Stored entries

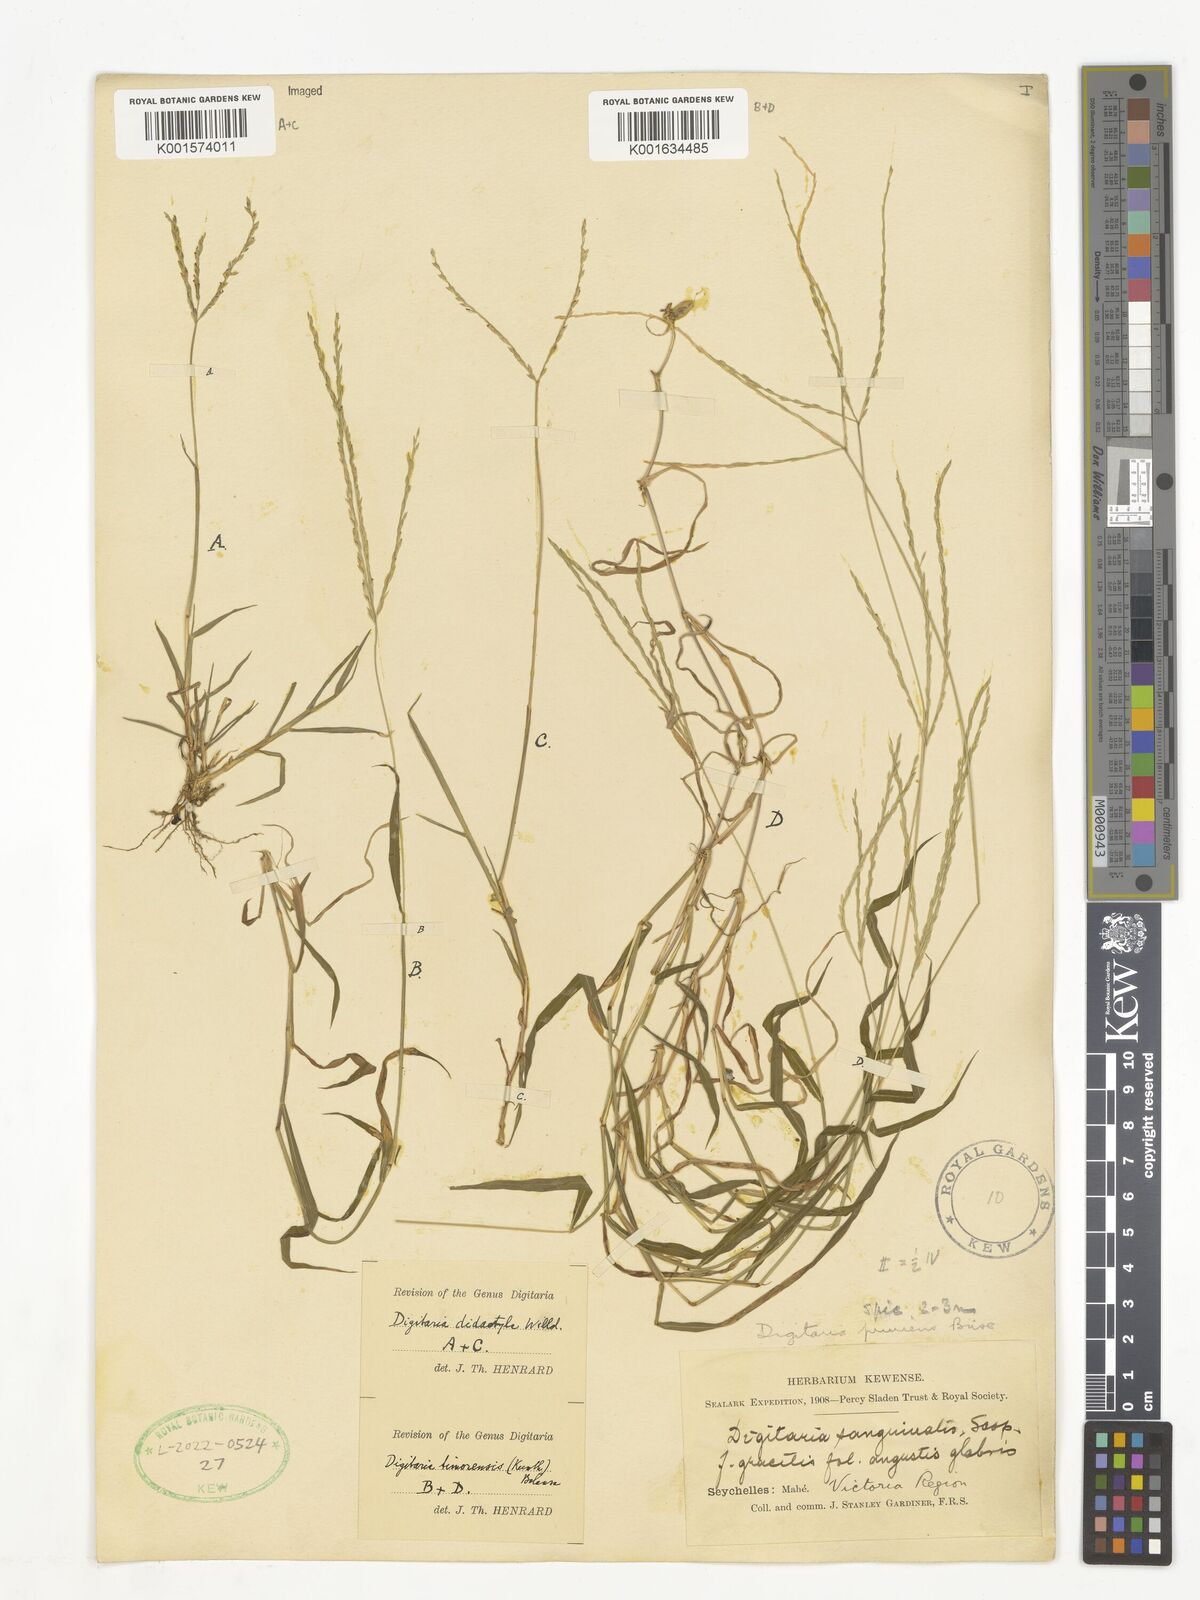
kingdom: Plantae
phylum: Tracheophyta
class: Liliopsida
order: Poales
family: Poaceae
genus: Digitaria
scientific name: Digitaria radicosa
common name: Trailing crabgrass
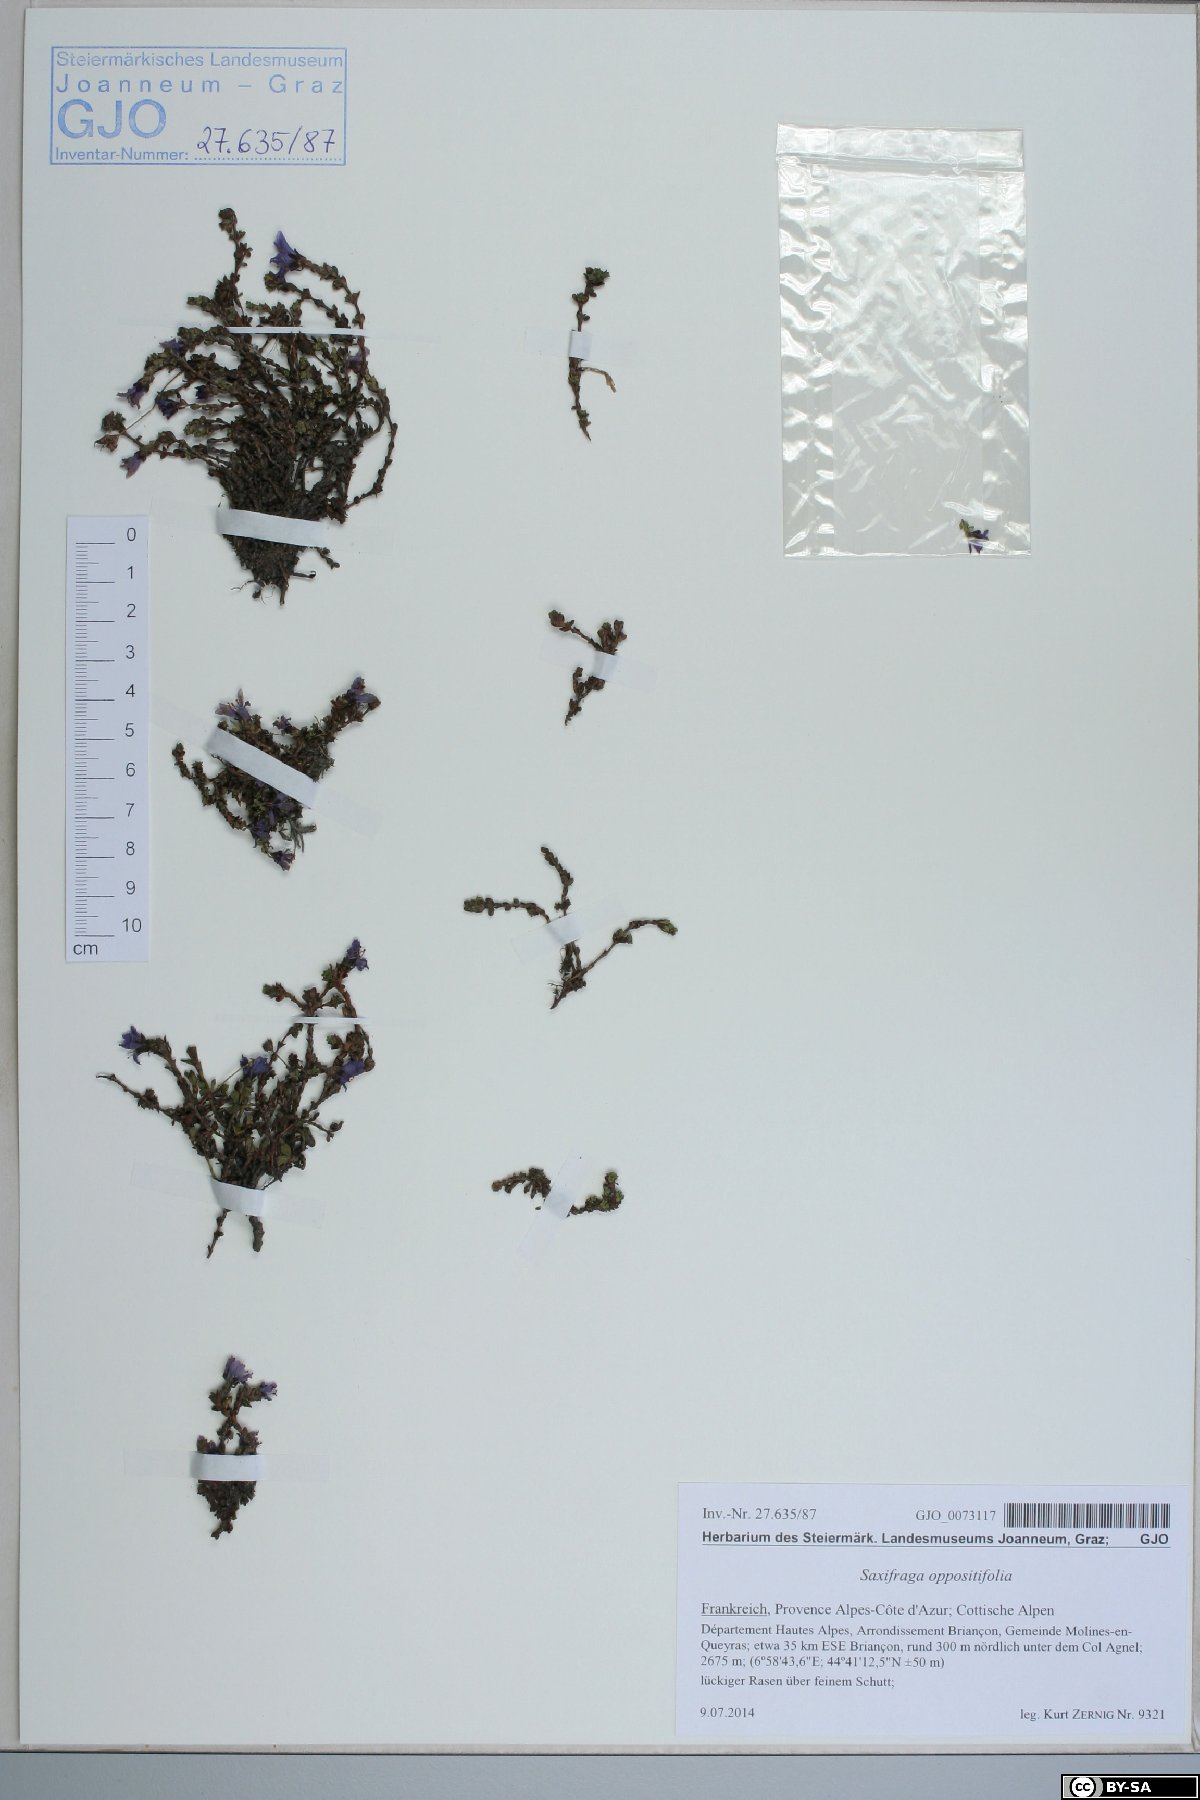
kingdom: Plantae
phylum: Tracheophyta
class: Magnoliopsida
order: Saxifragales
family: Saxifragaceae
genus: Saxifraga
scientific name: Saxifraga oppositifolia
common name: Purple saxifrage
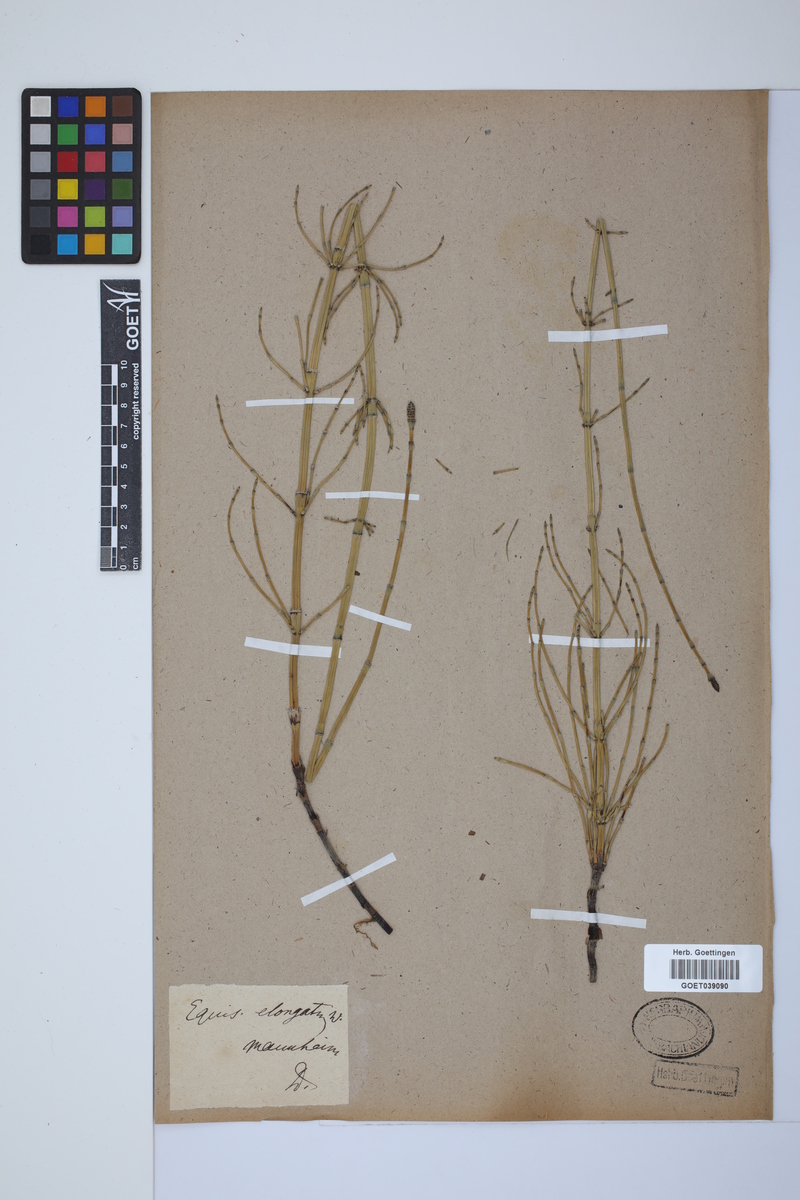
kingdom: Plantae
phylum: Tracheophyta
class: Polypodiopsida
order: Equisetales
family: Equisetaceae
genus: Equisetum
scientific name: Equisetum giganteum
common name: Giant horsetail
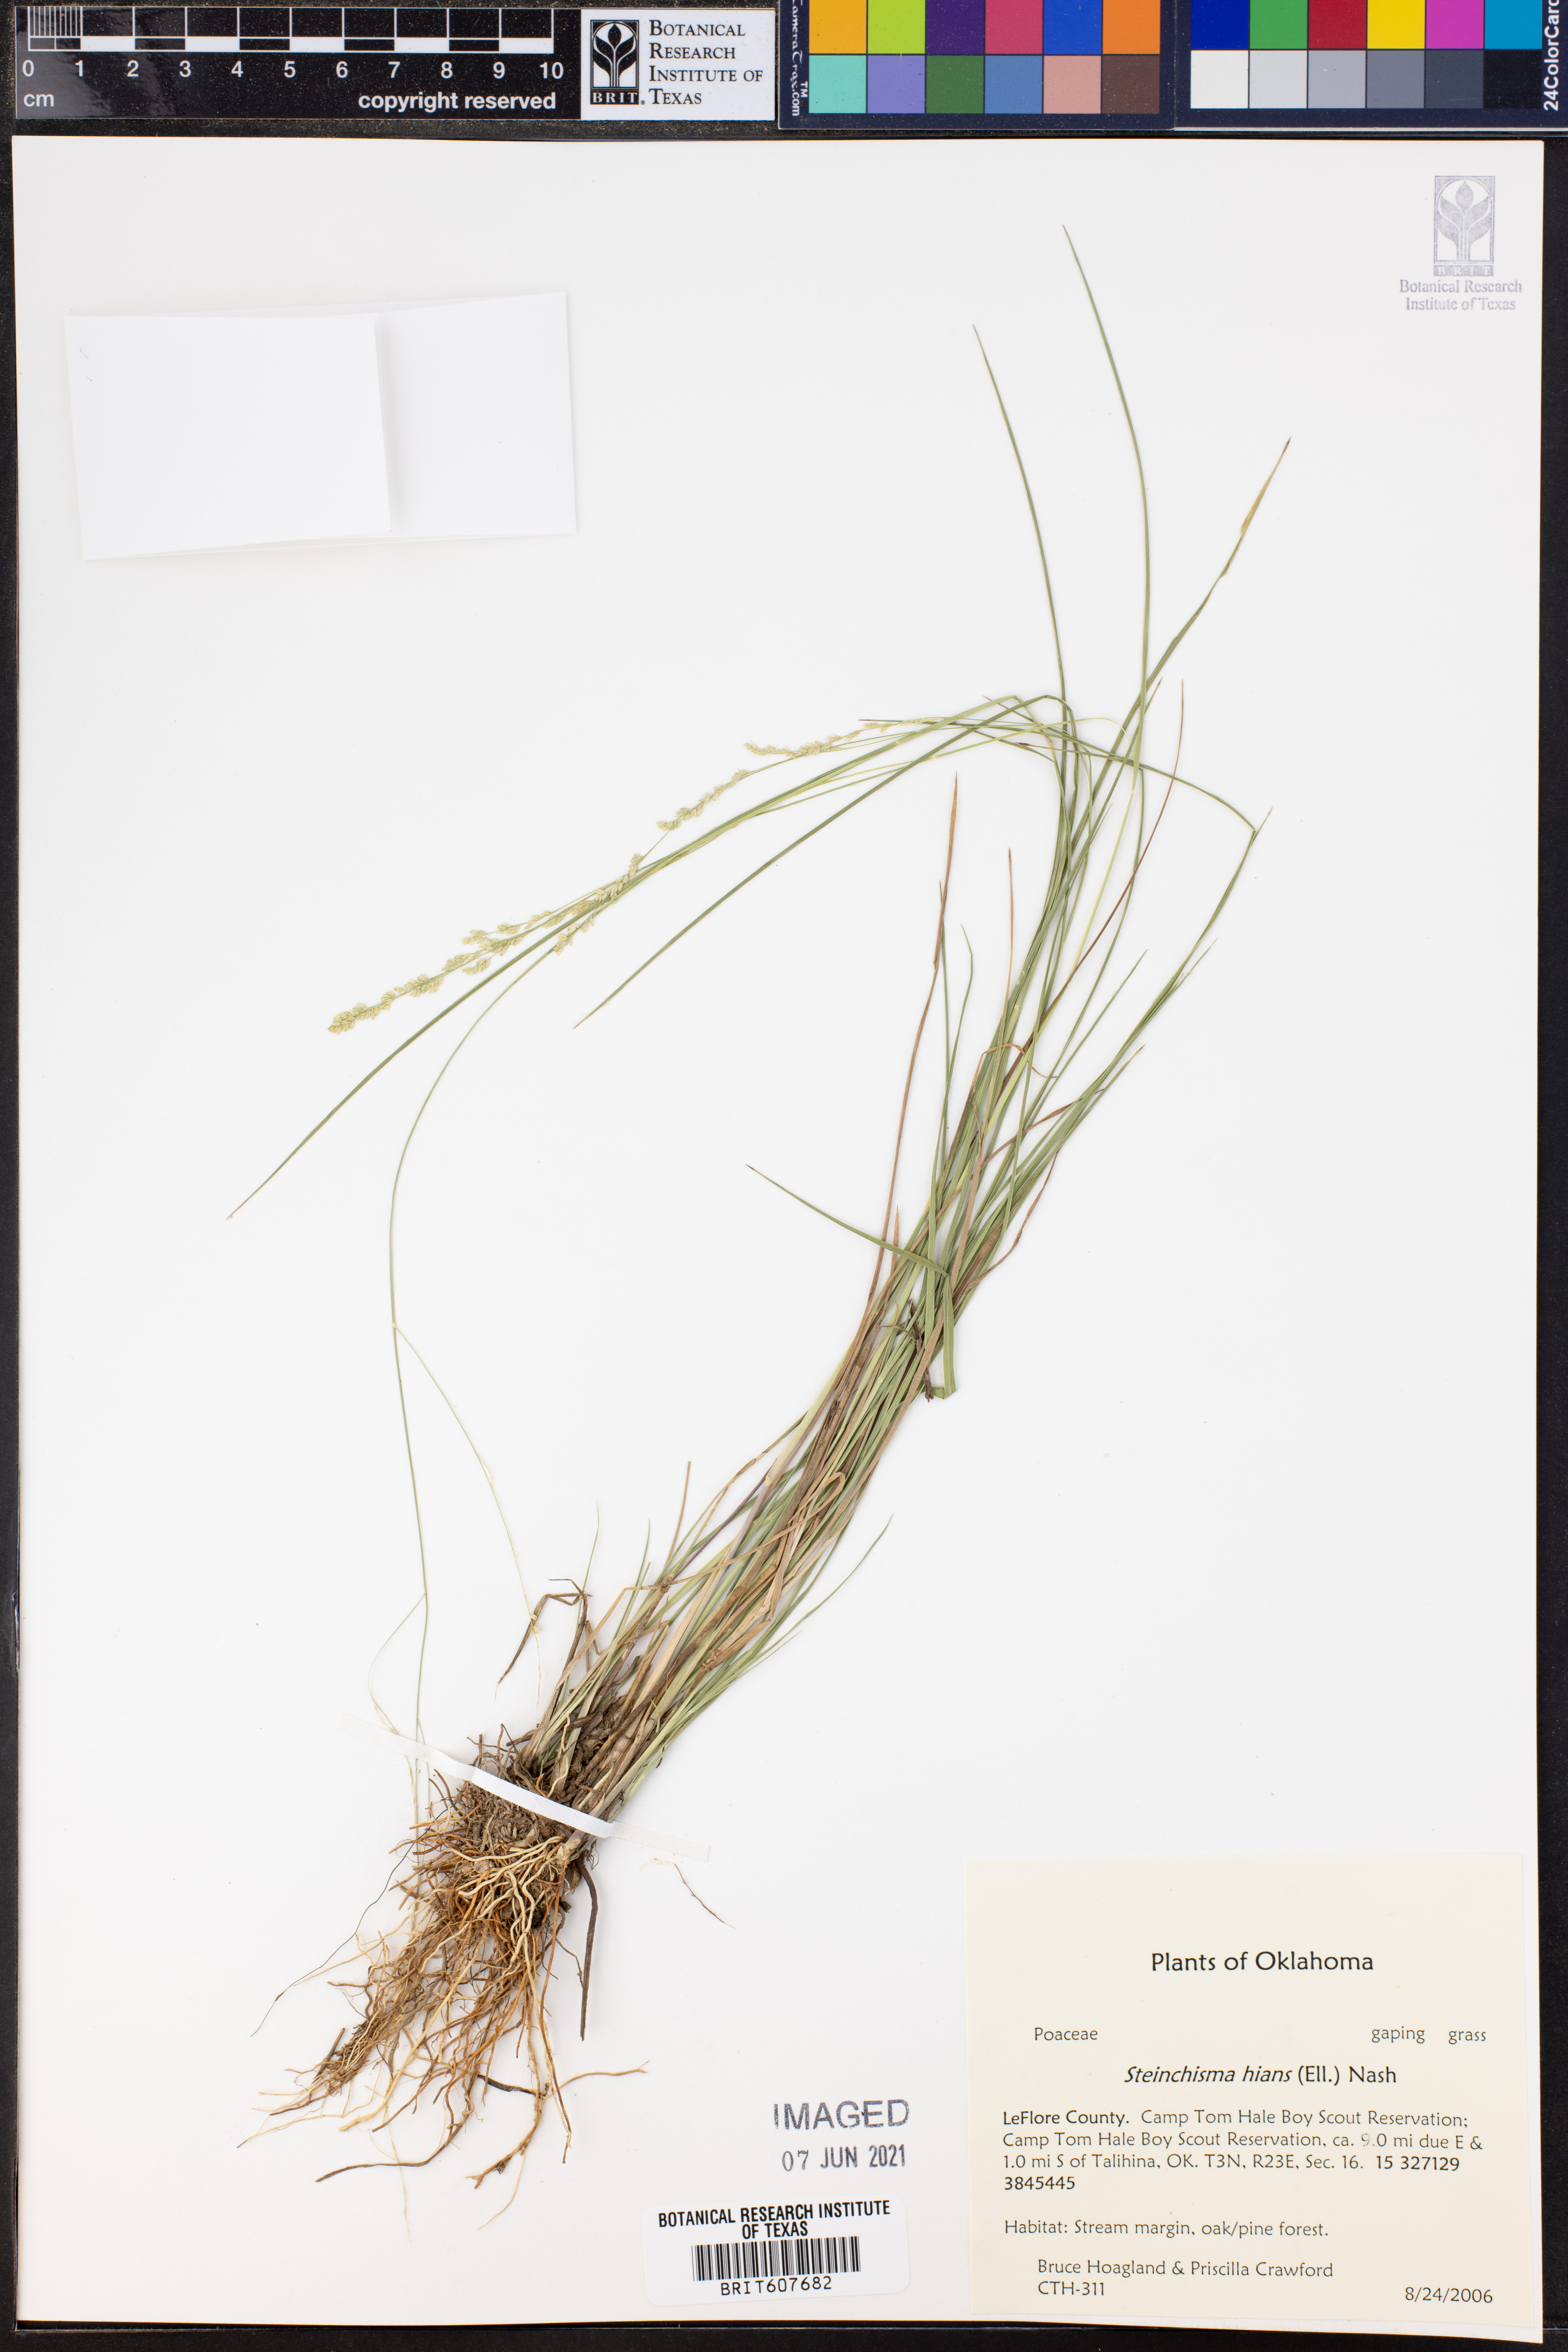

## Requirement
Rewrite the data from the start through the line with "family: Saxifragaceae", switching "phylum" to "division" and leaving everything else unchanged. Omit the pictures from your answer.

## Task solution
kingdom: Plantae
division: Tracheophyta
class: Liliopsida
order: Poales
family: Poaceae
genus: Digitaria
scientific name: Digitaria radicosa
common name: Trailing crabgrass
kingdom: Plantae
division: Tracheophyta
class: Magnoliopsida
order: Saxifragales
family: Saxifragaceae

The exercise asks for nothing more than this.